Dec 20, 2012 8:32 AM
9Park City is actually a good recommendation. I recently priced lift tickets at various ski resorts across the country (personal research) and Stowe was not cheaper than west coast resorts. In fact, it was one of the more expensive places. Park City, Taos, a couple places in Montana and even Mt. Bachelor (where I ski) were more reasonable. February is a slower part of the year, so if deals are to be found, that is a good time to look for them.
Eight days is a bit excessive for skiing. I'd look for a pass that gives you lift access 3 out of 4 consecutive days, preferably mid-week. You'll find that to be sufficient. Most people find it difficult to ski every single day of a ski vacation. Also, lots of resorts have learning programs that include rentals and/or lift tickets. Bachelor does "Ski or Ride in Five" which gives you five lessons plus rentals and lift tickets for $200. Maybe look for something like that. On that, Mt. Bachelor in Bend is a good place to learn to ski, but there is no hostel, the town in 20 miles from the mountains and there is no lodging on the mountain at all. Bear that in mind. Plus Bend is difficult to get to.
Dec 20, 2012 8:32 AM
10The Tucson Gem Show runs for two weeks in February. Well worth a visit!
Plenty of regional hiking. Pick one or two of the following: Catalina State Park, Sabino Canyon, either section of Saguaro NP.
Also consider a short day trip to hike Madera Canyon (trees and steep trails!) and (my favorite winter hiking) and/or the Cochise Stronghold area in the pretty Dragoon Mountains an hour east of town.
There should be plenty of Skiing around Flagstaff. That would save you quite a bit of time. Look into it.
Check flight and car rental prices and see if it makes sense to fly into Phoenix, or maybe even Tucson. No point in wasting an extra day driving south from Vegas, then north again.

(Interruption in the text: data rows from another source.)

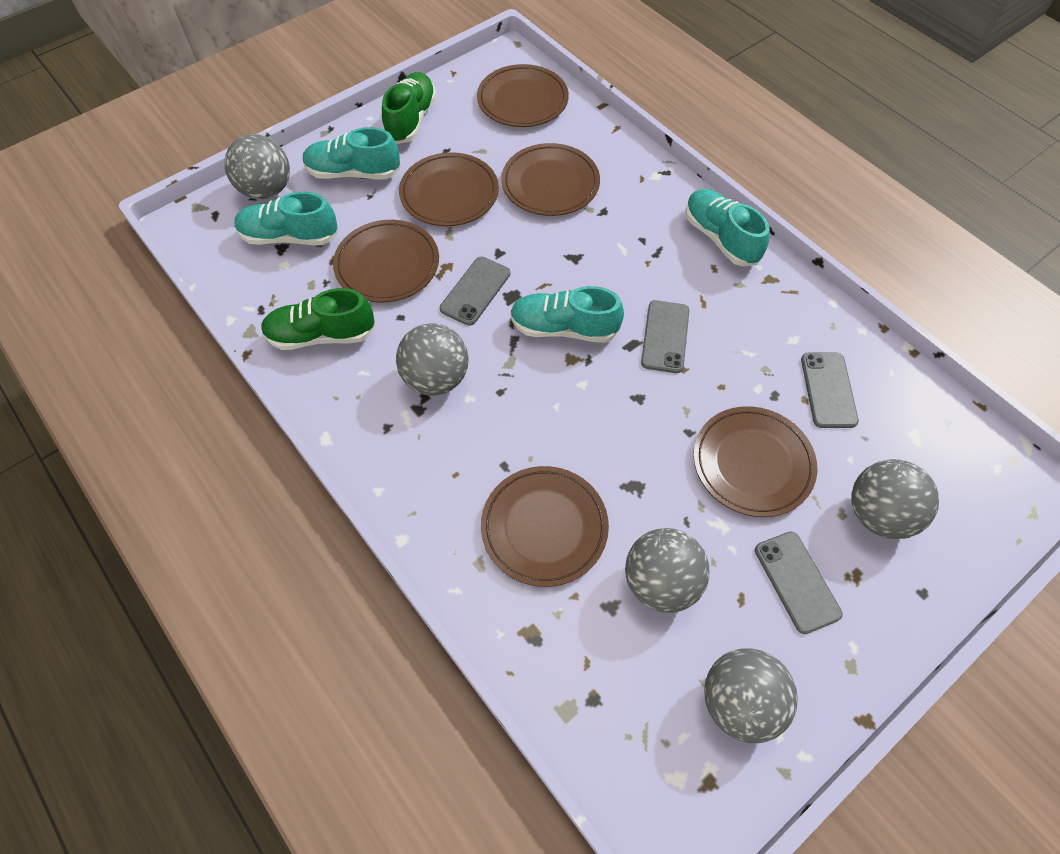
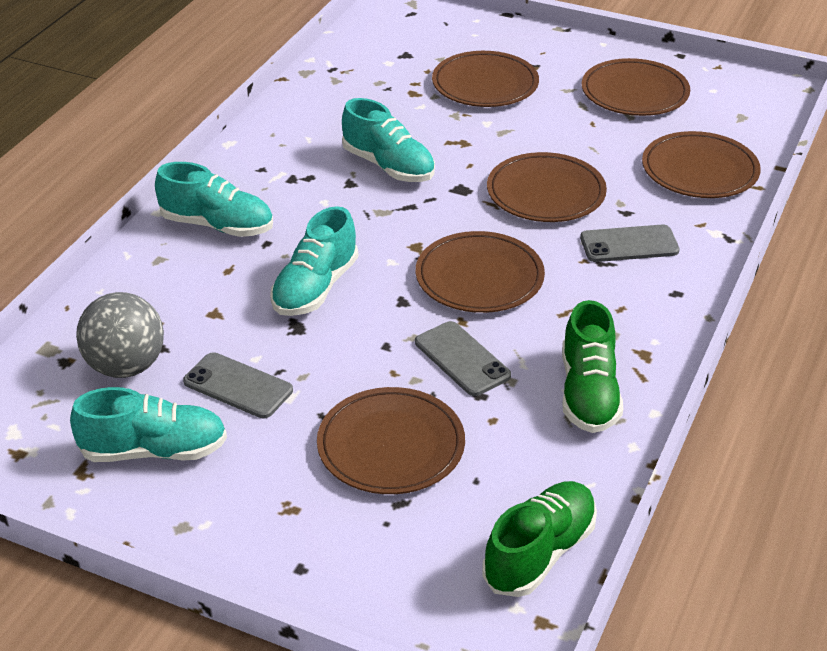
grey ball: [224,134,290,199] [396,323,468,396] [625,528,710,613] [704,648,798,743] [851,459,939,539] = 5 -> [76,292,164,378] = 1
grey phone: [440,257,510,326] [641,300,690,373] [755,532,843,634] [801,353,859,428] = 4 -> [183,352,293,418] [415,321,511,396] [580,225,679,262] = 3

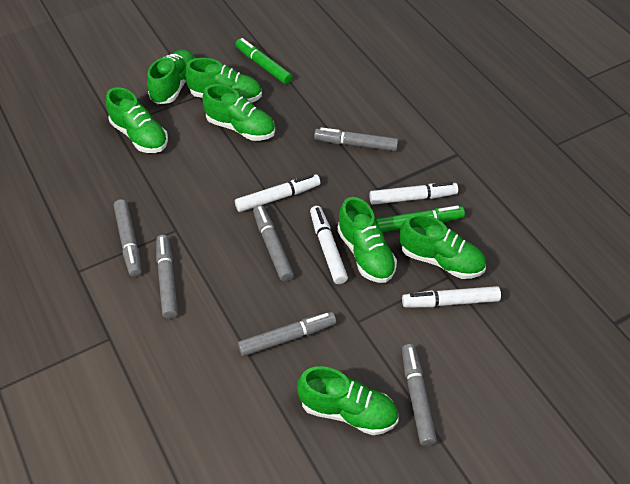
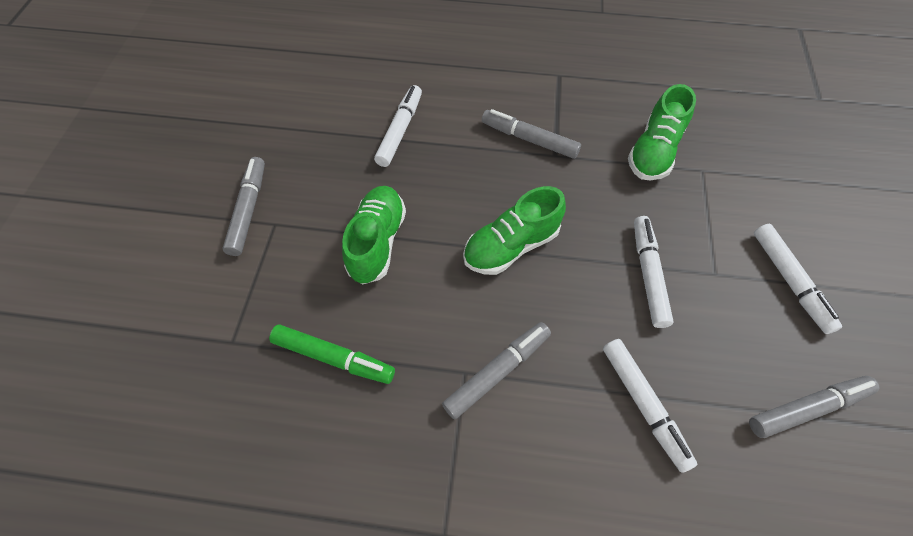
green marker: [235,38,293,84] [375,206,465,232] = 2 -> [269,324,395,384] = 1
green shoe: [106,87,168,153] [147,49,195,104] [185,58,262,103] [202,84,275,141] [297,366,399,435] [337,197,397,283] [400,214,486,279] = 7 -> [342,186,406,285] [463,186,566,275] [628,84,696,180] = 3
grey marker: [114,199,142,277] [156,235,178,319] [238,312,336,356] [253,205,294,282] [314,127,398,151] [402,344,437,446] = 6 -> [222,157,265,256] [442,322,551,419] [482,109,581,159] [749,376,880,438] = 4

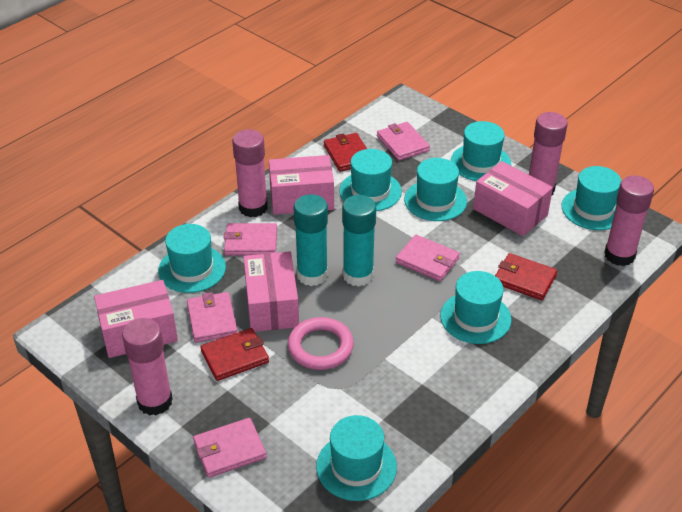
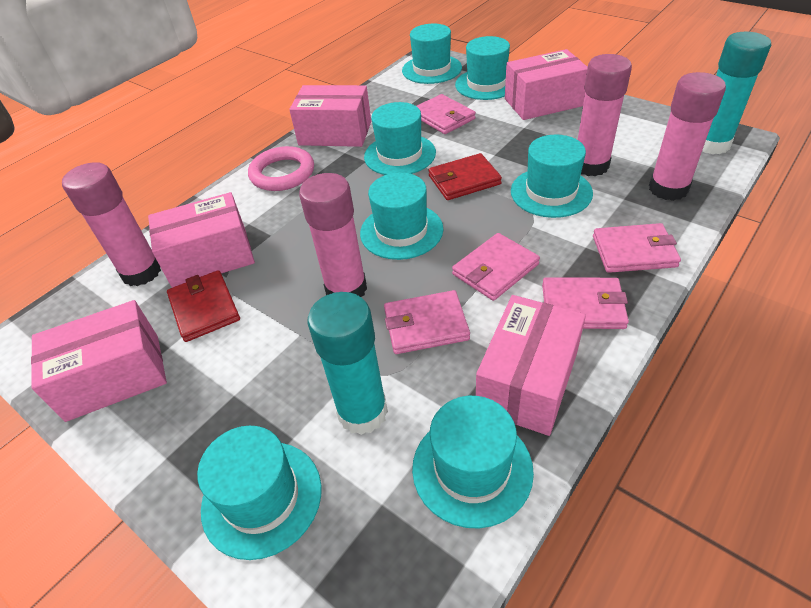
pink box: [94,280,178,358] [243,251,299,332] [269,155,334,215] [473,161,553,236] = 4 -> [31,300,167,422] [148,192,255,288] [289,85,371,147] [476,295,586,436] [505,49,588,120] = 5
red wallet: [200,328,269,381] [324,133,367,172] [495,253,557,300] = 3 -> [167,270,240,342] [428,153,502,200] = 2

When renting a car, make sure they are telling you ALL of the fees and BS charges they like to attach at the last minute.
Dec 20, 2012 8:49 AM
11Hey col656, how the hell Darwin these days? One of my favorite towns. The least expensive skiing in the West will be Tahoe or Salt Lake city area. Both offer several ski areas with reasonable lodging. You can find discounts for lift tickets and ski rentals. Plenty of shuttles to the ski areas so you don't need a car. SLC is the best with incredible powder, but the night life sucks. Tahoe is good though the snow gets a bit thick but much better night life. Don't bother with Big Bear in LA, might as well ski Australia.
Dec 20, 2012 9:26 AM
12There is good nightlife in Park City. In Tahoe, nightlife is only in certain areas and you need a car to get to them if you're not staying nearby. Tahoe is huge.
What's wrong with Big Bear exactly? It's a decent mountain.
Dec 20, 2012 10:28 AM
13Hey Cookie, yeah it's decent nightlife in PC but it's an expensive area and the skiing is soooo much better on the East side, Alta, Snowbird, Solitude, Brighton. Better/cheaper lodging options as well .
For Big Bear I just never cared for it. Small mountain, very icy and a pain to get to IMO. I would rather spend a couple more hours and go to Mammoth.
I agree Tahoe is nothing great for nightlife but it does have some versus SLC.
Dec 20, 2012 10:50 AM
14Big Bear is not typically icy. Maybe you were there at a bad time. Either way, I think the important part here to consider is availability of hostels since they cost around $30/night. And this mountain happens to have one. Mammoth is very expensive to stay even though it's a great mountain. There are lots of great mountains I did not list because it wouldn't work with the OP's budget. I tried to keep that mind.